国頭農学校前にあった坂道を写真と比べる大城正也校長=2月19日、名護市大中

 碧梧桐は、正岡子規に師事し、俳句革新運動を助けた俳人。06年から全国を巡り、沖縄には10年に来たとされる。

 絵はがきは那覇市内の「久米角坂元商店発行」とあり、消印は10年5月18日。写真には水田やサトウキビ畑、ため池が広がり、高台には国頭農学校が写る。下部には「KUNCHAN AGRICULTURAL SCHOOL(国頭農学校)」と説明がある。碧梧桐は「全島中、唯一の学校で、可観、位置も亦たよし」と感想を記している。

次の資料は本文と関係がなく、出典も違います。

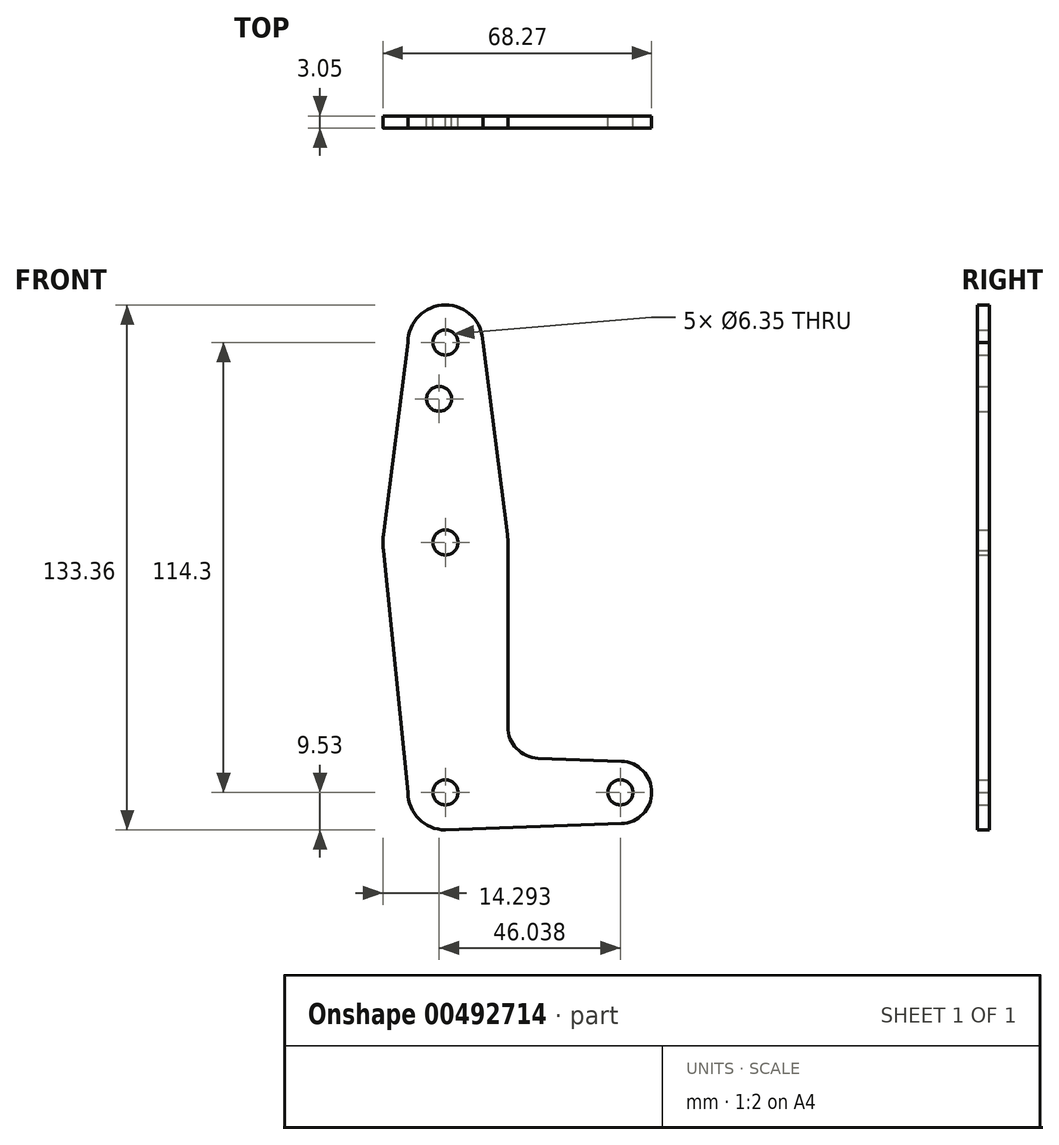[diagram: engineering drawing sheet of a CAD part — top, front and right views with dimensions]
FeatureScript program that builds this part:
annotation { "Feature Type Name" : "Feature", "Feature Type Description" : "" }
export const myFeature = defineFeature(function(context is Context, id is Id, definition is map)
    precondition{}
    {
        {
            var Q0;
            Q0=qCreatedBy(makeId("Front.planeOp"),FACE);
            var sketch = newSketch(context, id + "F0", { "sketchPlane" : qUnion([Q0])});
            skCircle(sketch, "E0", {"center": v(0, 0) * mm, "radius": 9.53 * mm});
            skCircle(sketch, "E1", {"center": v(44.45, 0) * mm, "radius": 7.94 * mm});
            skCircle(sketch, "E2", {"center": v(0, 63.5) * mm, "radius": 15.88 * mm});
            skCircle(sketch, "E3", {"center": v(0, 114.3) * mm, "radius": 9.53 * mm});
            skLineSegment(sketch, "E4", {"start": v(0, 114.3) * mm, "end": v(0, 0) * mm, "construction": true});
            skLineSegment(sketch, "E5", {"start": v(44.45, 0) * mm, "end": v(0, 0) * mm, "construction": true});
            skLineSegment(sketch, "E6", {"start": v(23.54, 8.69) * mm, "end": v(44.73, 7.93) * mm});
            skLineSegment(sketch, "E7", {"start": v(0, -9.53) * mm, "end": v(44.73, -7.93) * mm});
            skCircle(sketch, "E8", {"center": v(0, 114.3) * mm, "radius": 3.18 * mm});
            skCircle(sketch, "E9", {"center": v(-1.59, 100) * mm, "radius": 3.18 * mm});
            skCircle(sketch, "E10", {"center": v(0, 63.5) * mm, "radius": 3.18 * mm});
            skCircle(sketch, "E11", {"center": v(0, 0) * mm, "radius": 3.18 * mm});
            skLineSegment(sketch, "E12", {"start": v(9.52, 114.3) * mm, "end": v(15.75, 65.5) * mm});
            skLineSegment(sketch, "E13", {"start": v(-9.53, 114.3) * mm, "end": v(-15.75, 65.5) * mm});
            skLineSegment(sketch, "E14", {"start": v(15.88, 63.5) * mm, "end": v(15.88, 16.63) * mm});
            skLineSegment(sketch, "E15", {"start": v(-15.75, 61.5) * mm, "end": v(-9.52, 0) * mm});
            skCircle(sketch, "E16", {"center": v(44.45, 0) * mm, "radius": 3.18 * mm});
            skArc(sketch, "E17.filletArc", {"start": v(15.88, 16.63) * mm, "mid": v(18.1, 11.11) * mm, "end": v(23.54, 8.69) * mm});
            skSolve(sketch);
        }
        {
            var Q0;
            Q0=makeQuery(id+"F0.imprint","IMPRINT",FACE,{"disambiguationData":[TD([[makeQuery(id+"F0.imprint","IMPRINT",EDGE,{"derivedFrom":sQuery(id+"F0.wireOp",EDGE,"E9")}),-1.0]])]});
            var Q1;
            {var subQ0=sQuery(id+"F0.wireOp",EDGE,"E6");Q1=makeQuery(id+"F0.imprint","IMPRINT",FACE,{"disambiguationData":[TD([[makeQuery(id+"F0.imprint","IMPRINT",EDGE,{"derivedFrom":subQ0}),-1.0]])]});}
            var Q2;
            Q2=makeQuery(id+"F0.imprint","IMPRINT",FACE,{"disambiguationData":[TD([[makeQuery(id+"F0.imprint","IMPRINT",EDGE,{"derivedFrom":sQuery(id+"F0.wireOp",EDGE,"E10")}),-1.0]])]});
            var Q3;
            Q3=makeQuery(id+"F0.imprint","IMPRINT",FACE,{"disambiguationData":[TD([[makeQuery(id+"F0.imprint","IMPRINT",EDGE,{"derivedFrom":sQuery(id+"F0.wireOp",EDGE,"E8")}),-1.0]])]});
            var Q4;
            Q4=makeQuery(id+"F0.imprint","IMPRINT",FACE,{"disambiguationData":[TD([[makeQuery(id+"F0.imprint","IMPRINT",EDGE,{"derivedFrom":sQuery(id+"F0.wireOp",EDGE,"E11")}),-1.0]])]});
            var Q5;
            Q5=makeQuery(id+"F0.imprint","IMPRINT",FACE,{"disambiguationData":[TD([[makeQuery(id+"F0.imprint","IMPRINT",EDGE,{"derivedFrom":sQuery(id+"F0.wireOp",EDGE,"E16")}),-1.0]])]});
            extrude(context, id + "F1", {"entities" : qUnion([Q0, Q1, Q2, Q3, Q4, Q5]), "depth" : 3.05 * mm});
        }
    });
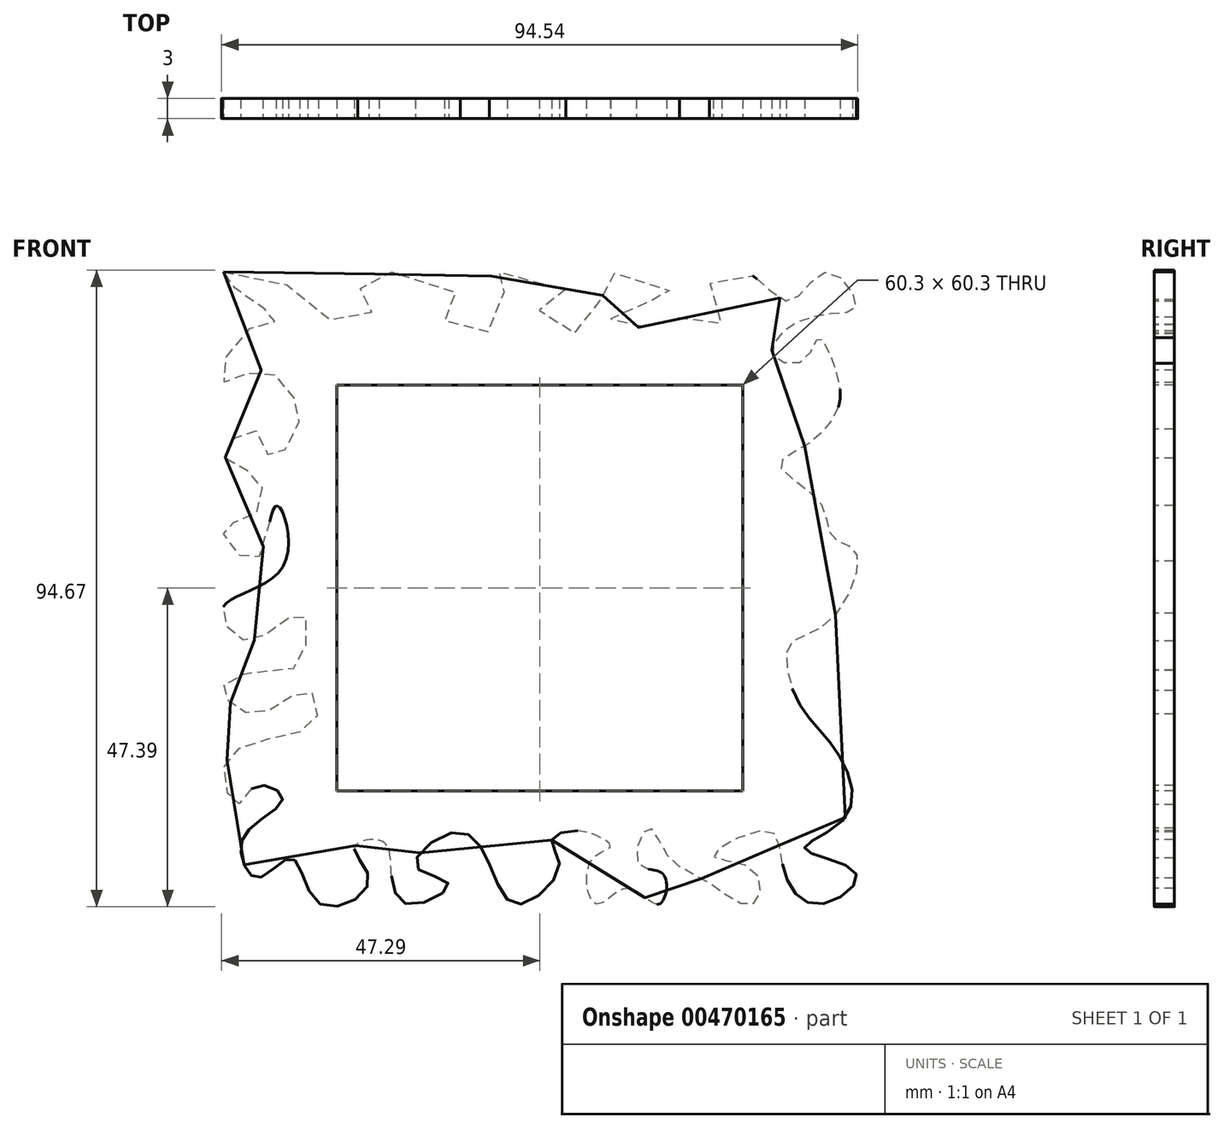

 写真はことし1月から今月9日まで、兵庫県伊丹市の柿衞文庫で開催された碧梧桐の特別展で展示され、同展のパンフレットにも掲載された。2月上旬に、国頭農学校の場所を探して北部農林高校を訪れた観光客がパンフレットを持っており、存在が分かった。

 北部農林高校が保管する同農学校の写真は校舎玄関が写る1枚だけという。

 大城校長は「写真から当時の農場の様子や、レベルの高さが感じられる。学校名も“くんじゃん”と読む方が正式かどうかもわからないほど資料がない」と強調。名護市市史編さん係の比嘉ひとみ係長も「明治時代の風景写真はかなり珍しい」と評価した。